Times: Private pensions and real estate investment

The Times February 26, 2005

Home comforts with a catch

THE simplification of private pensions being introduced by Gordon Brown on April 6, 2006, has won general approval from the industry. But it has also brought warnings that the new-found freedoms for would-be pensioners carry their own dangers.

Mr Brown's big idea is that the current multiplicity of private schemes, ranging from personal pensions to company-provided options, will be replaced by a simple annual allowance and lifetime limits on individual contributions. Within those, you will have greater licence as to what you use to create your pension.

The aspect of the changes that seems to have caught the imagination of savers and headline writers alike is the possibility of converting houses into pension plans, something which has been banned up to now. Some have even been hypnotised by the possibility that their own home could become part of this tax-privileged vehicle.

Self-invested personal pensions (Sipps) would be the vehicles for this apparently enticing prospect. Given that an investment in a Sipp attracts tax relief at the highest rate, currently 40 per cent, savers would, in effect, be gaining a subsidy from the Chancellor to buy their own homes.

Colin Batchelor, of Legal & General¹s pensions department, says this might be of interest to people in their forties. If they had £200,000 in their pension scheme, augmented by borrowings of up to 50 per cent on top, they might easily have the firepower to buy their own home, he says.

Yet no one should think that Mr Brown will sit back and let you rob the Treasury of several tens of thousands of pounds. For a start, the rules state that people turning their house into their pension will have to pay a full market rent to live in their own home.

Then, of course, the pension must produce an income for your old age at some stage. Unless you have other means, you will have to sell your home or move to a cheaper one to raise the cash. That is anathema to many old people.

As last year's first report of Adair Turner's government-sponsored Pensions Commission put it: "The scale of funds releasable by trading down is limited by people¹s desire to live in local and familiar areas and in equally attractive areas, even if in a smaller house."

Yet not all financial advisers and their clients appreciate that what makes perfect sense to 35-year-olds, can become nonsense when they get to 75.

Stuart Bayliss, of Annuity Direct, is critical of some advice given by independent financial advisers (IFAs) on this subject. "Few IFAs have advised old people. People change when they get older. Their attitudes change. They want to make things simpler."

This is one of the reasons that the currently very popular buy-to-let properties may also be unsuitable investments for the new, more laissez faire pension regime. Running what is in effect a small property rental business may be fine when you are fit and alert in middle age. It may be less attractive when you are in your eighties.

In any case, for most people the cost of setting up your own scheme is likely to be prohibitive. Mr Bayliss says: "In a normal scheme, providers will want you to keep costs reasonable by using their own established advisers. That is likely to rule out schemes tailored to your own property assets."

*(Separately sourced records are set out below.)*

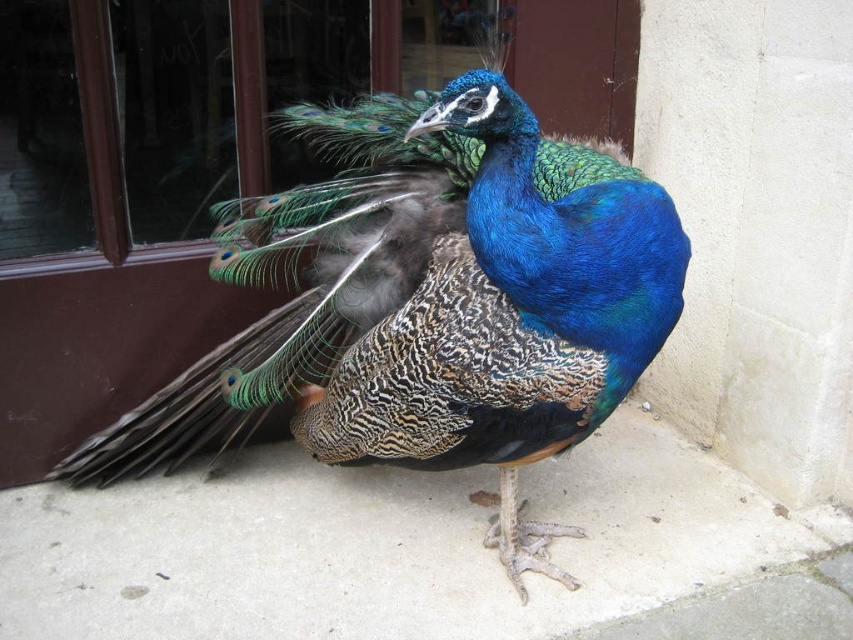
You are a photographer wanting to capture the shiny blue peacock at center and the smooth concrete pavement at lower center in a single frame. Based on their positions, which object should you focus on first to ensure both are in the shot?

The shiny blue peacock at center is positioned on the left side of smooth concrete pavement at lower center. Therefore, you should focus on the shiny blue peacock at center first to ensure both are in the shot since it is closer to the left edge of the frame.

You are a photographer trying to capture the shiny blue peacock at center. You notice the smooth concrete pavement at lower center in your shot. Since the peacock is larger, where should you position the camera to ensure the peacock fills the frame without cropping the pavement?

The shiny blue peacock at center is bigger than the smooth concrete pavement at lower center, so you should move the camera closer to the peacock to make it fill the frame while keeping the pavement out of the shot.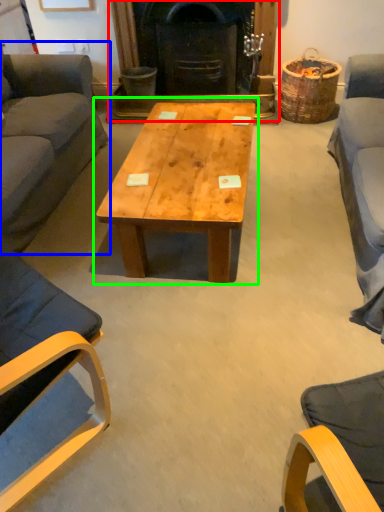
Question: Which object is positioned farthest from fireplace (highlighted by a red box)? Select from studio couch (highlighted by a blue box) and coffee table (highlighted by a green box).

Choices:
 (A) studio couch
 (B) coffee table

Answer: (B)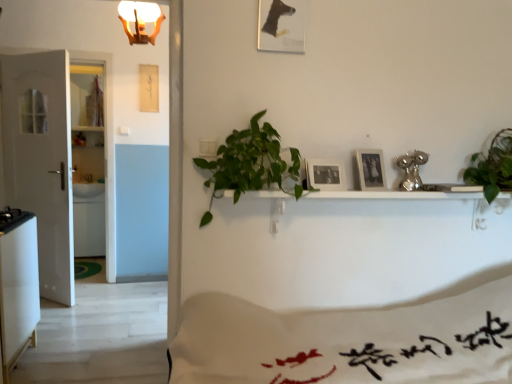
Question: Relative to matte wooden picture frame at upper center, acting as the third picture frame starting from the left, is white glossy refrigerator at lower left in front or behind?

Choices:
 (A) front
 (B) behind

Answer: (B)

Question: In terms of height, does white glossy refrigerator at lower left look taller or shorter compared to matte wooden picture frame at upper center, which appears as the first picture frame when viewed from the right?

Choices:
 (A) short
 (B) tall

Answer: (B)

Question: Which is nearer to the matte wooden picture frame at upper center, which appears as the first picture frame when viewed from the right?

Choices:
 (A) black matte picture frame at center, the 2th picture frame positioned from the right
 (B) white fabric with red text at lower center
 (C) green leafy plant at right, which is the 1th houseplant from right to left
 (D) white glossy refrigerator at lower left
 (E) white matte door at left

Answer: (A)

Question: Which object is positioned farthest from the white glossy refrigerator at lower left?

Choices:
 (A) green leafy plant at right, positioned as the 2th houseplant in left-to-right order
 (B) gold metallic light fixture at upper center
 (C) matte paper picture frame at upper center, the third picture frame in the bottom-to-top sequence
 (D) green leafy plant at center, arranged as the 2th houseplant when viewed from the right
 (E) matte wooden picture frame at upper center, the second picture frame from the bottom

Answer: (A)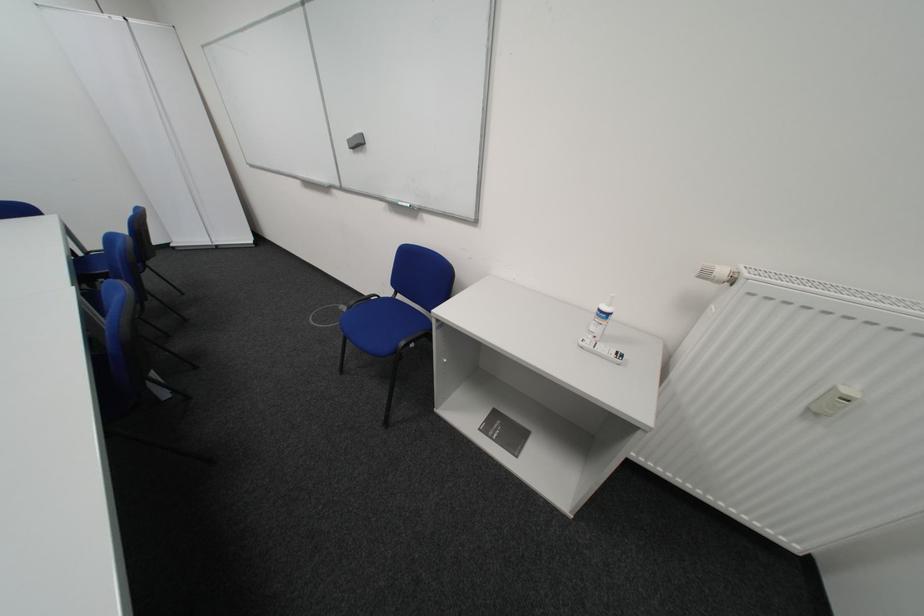
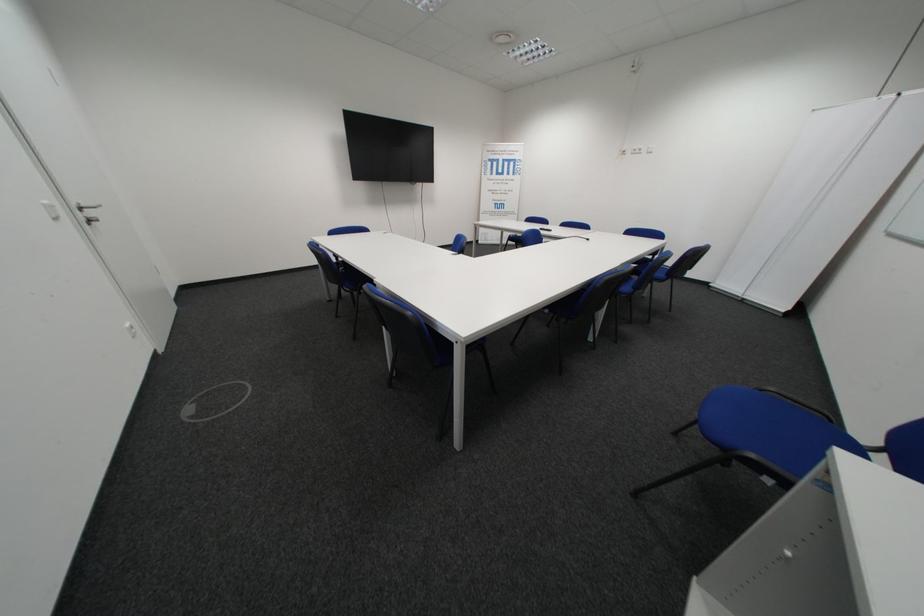
The images are taken continuously from a first-person perspective. In which direction is your viewpoint rotating?

The rotation direction of the camera is left-down.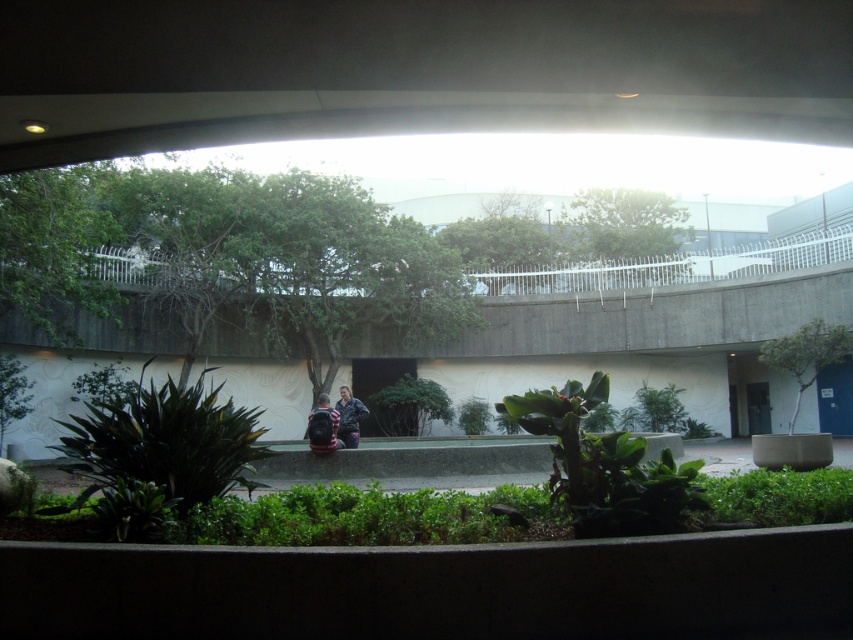
You are standing under the curved overpass and looking at the scene. There is a point marked at coordinates (160, 451). What object is located at that point?

The dark green leafy plant at center is located at point (160, 451).

You are standing under the curved overpass and want to place a small statue exactly at the center of the image. Is the dark green leafy plant at center in the way?

The dark green leafy plant at center is located at point (160,451), which is not the exact center of the image. Therefore, placing the statue at the center would not be obstructed by the plant.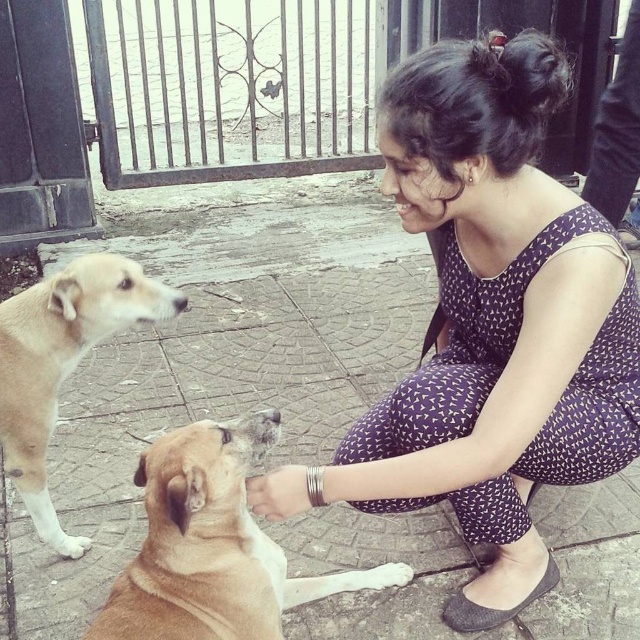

There is also the role of the trustees. In a Sipp or other pension, these are the people who nominally hold the assets on your behalf. But Tom McPhail, a pensions expert at Hargreaves Lansdown, the IFA, says their ideas and yours may not coincide. He says if you lose a tenant and cannot keep up the payments on a loan, the trustee may then decide to sell the property against your wishes to keep the bank happy.

More generally, Stephen Yeo, of Watson Wyatt, the actuary, says experience shows how cyclical investment property can be. "You can imagine in 20 years' time everyone will be selling their properties and will wonder why anyone thought it was a good idea to buy them in the first place."

The Turner report put the current value of private property assets at £2.25 billion, even after taking account of the accompanying mortgages. It calculated that people with incomes of about £21,000 a year had housing assets worth about £96,000 just before retirement age. That would be enough to buy an index-linked pension of £4,800 a year, at current rates. But the authors believe it would be wrong to assume that it would be. They argue that house prices are likely to fall as postwar baby-boomers retire because there will be a smaller working-age population to sell to.

Another area of the pension changes to excite interest is the apparent removal of the current requirement that you buy an annuity with your accumulated private pension pot. This puts many people off saving within one of the existing private pension schemes.

They see an annuity, which is a way of converting a lump sum into a stream of income, as a gamble with the Grim Reaper. A few sums show that it takes

14 years for an annuity just to pay back the capital cost at current rates. You may die long before that, leaving the insurance company providing the annuity to scoop up your hard-earned savings.

The new rules will bring in the idea of the "alternative secured pension". This effectively allows people opting for pension drawdown, where they get an income from their pension assets instead of buying an annuity, to continue the arrangement until they die. After that, the remaining fund may be available tax-free to pass on to future generations.